The Company also announced that Woodford Investment Management
Limited had agreed to subscribe for 5,714,285 Placing Shares which
would result in Woodford owning more than its current holding of
45.01 per cent. of the total voting rights of the Company
immediately following completion of the Proposals which, without a
Whitewash, would oblige Woodford to make a general offer to the
shareholders of the Company under Rule 9 of the Takeover Code. The
Panel agreed to such a waiver, subject to the Whitewash Resolution
being approved at the General Meeting by the requisite majority of
Independent Shareholders.
It was announced on 11 April 2018 that the Proposals had
conditionally raised a total of GBP5.0 million before expenses.

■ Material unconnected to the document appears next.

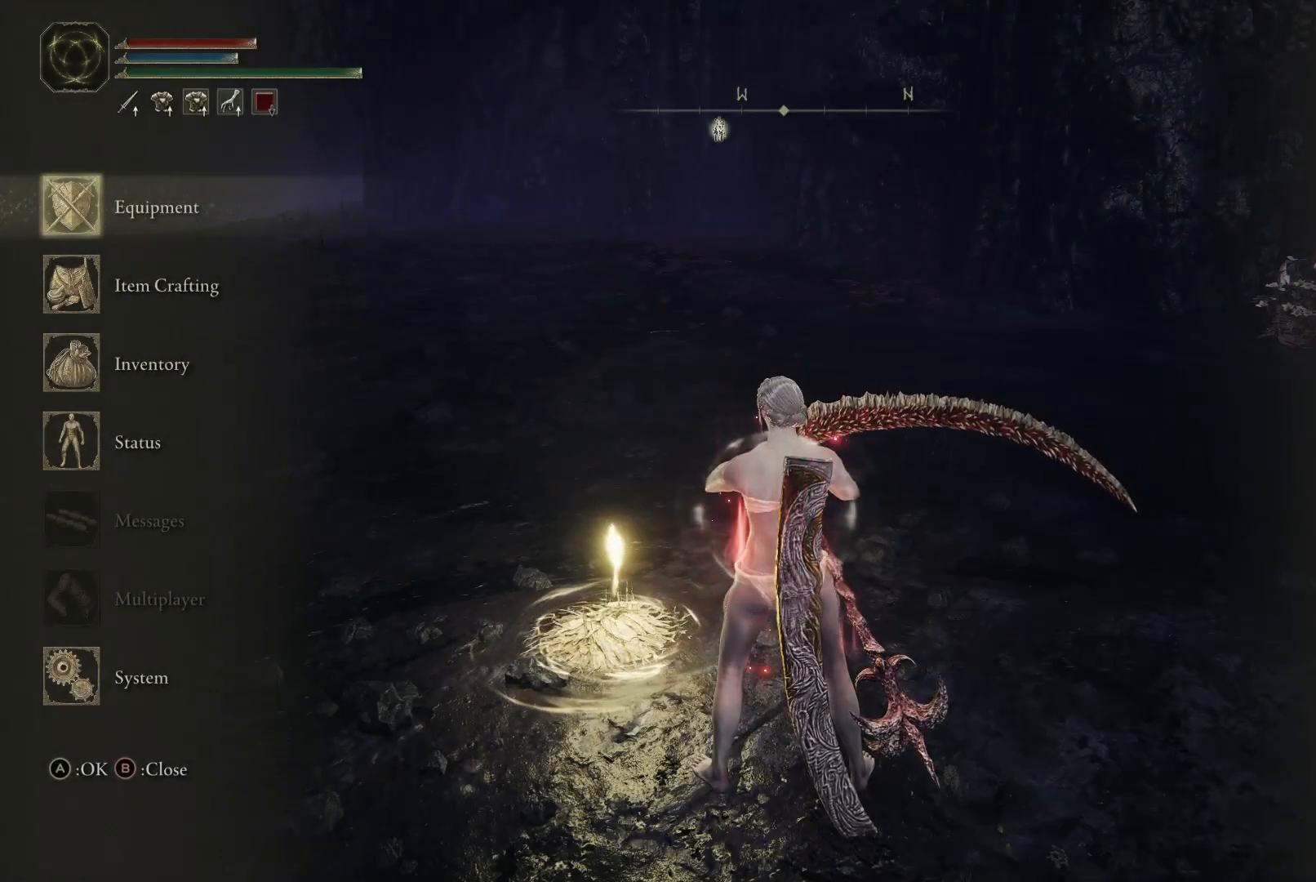
{"buttons": [], "left_stick": "up", "right_stick": "center", "events": []}
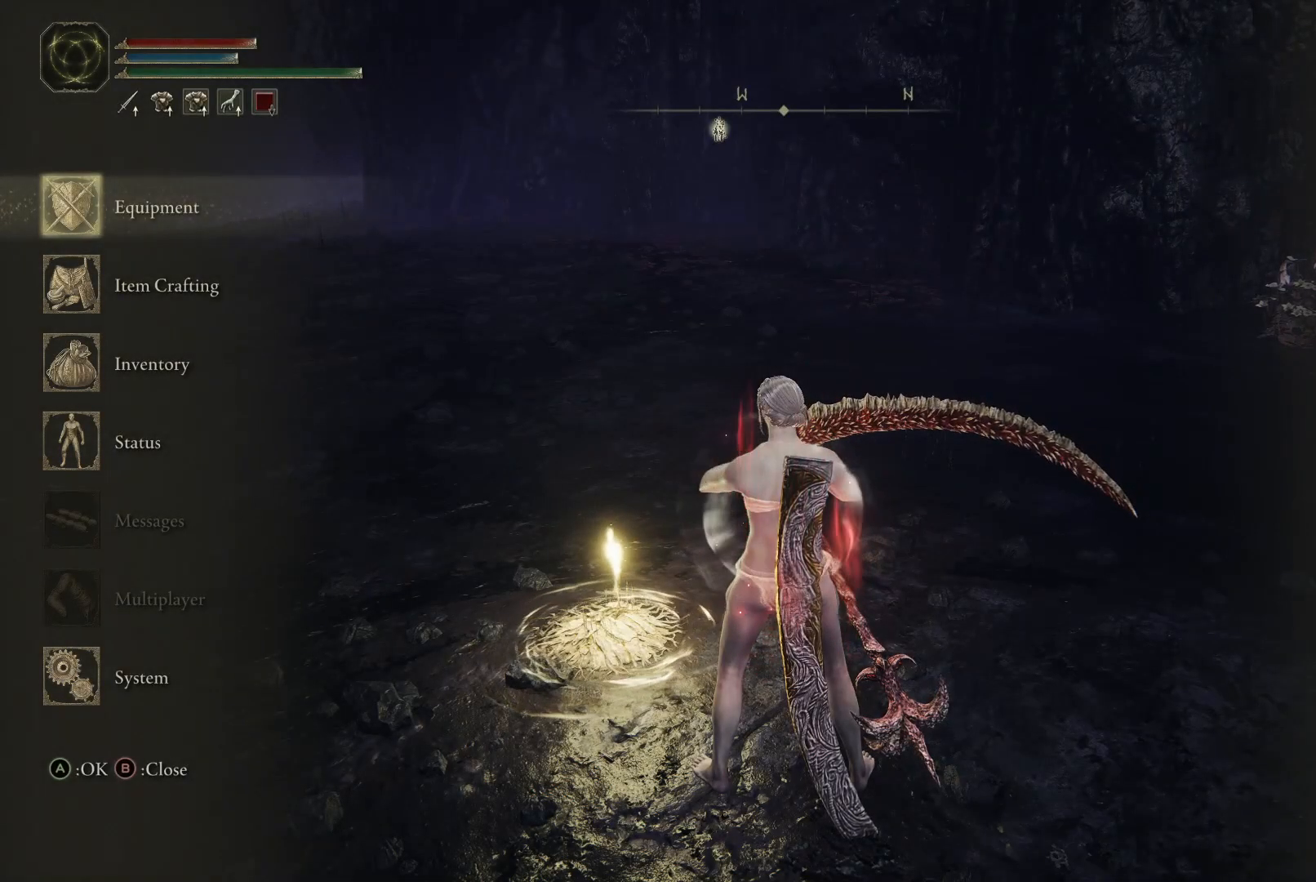
{"buttons": [], "left_stick": "up", "right_stick": "center", "events": []}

The Company is pleased to announce that, at its General Meeting
held earlier today, the results of the poll on each of the
Resolutions were as follows:
RESOLUTIONS VOTES %** VOTES %** VOTES VOTES
FOR* AGAINST TOTAL WITHHELD***
------------- -------------- ---------- ------------ --------- --------------- -------------
Resolution
1 60,434,047 99.90 60,900 0.10 60,494,947 700,639
------------- -------------- ---------- ------------ --------- --------------- -------------
Resolution
2 60,434,047 99.90 60,900 0.10 60,494,947 700,639
------------- -------------- ---------- ------------ --------- --------------- -------------
Resolution 9,957,581**** 92.90**** 761,539**** 7.10**** 10,719,120**** 0****
3
------------- -------------- ---------- ------------ --------- --------------- -------------
* Includes discretionary votes
**Rounded to two decimal places
***A vote withheld is not a vote in law and is not counted in
the calculation of the proportion of votes "For" or "Against" any
of the resolutions
****Poll of the Independent Shareholders only
Accordingly:
-- the Allotment Resolutions (as set out in the Notice of
General Meeting) were each passed by the Shareholders; and
-- the Whitewash Resolution (as set out in the Notice of General
Meeting) was passed on a poll of the Independent Shareholders who
together represented 92.90 per cent. of the issued Ordinary Shares
held by the Independent Shareholders being voted (whether in person
or by proxy) at the General Meeting.
The Proposals may, therefore, proceed.
Following completion of the Proposals, Woodford will hold
36,787,187 Ordinary Shares and control approximately 46.83 per
cent. of the voting rights of the Company.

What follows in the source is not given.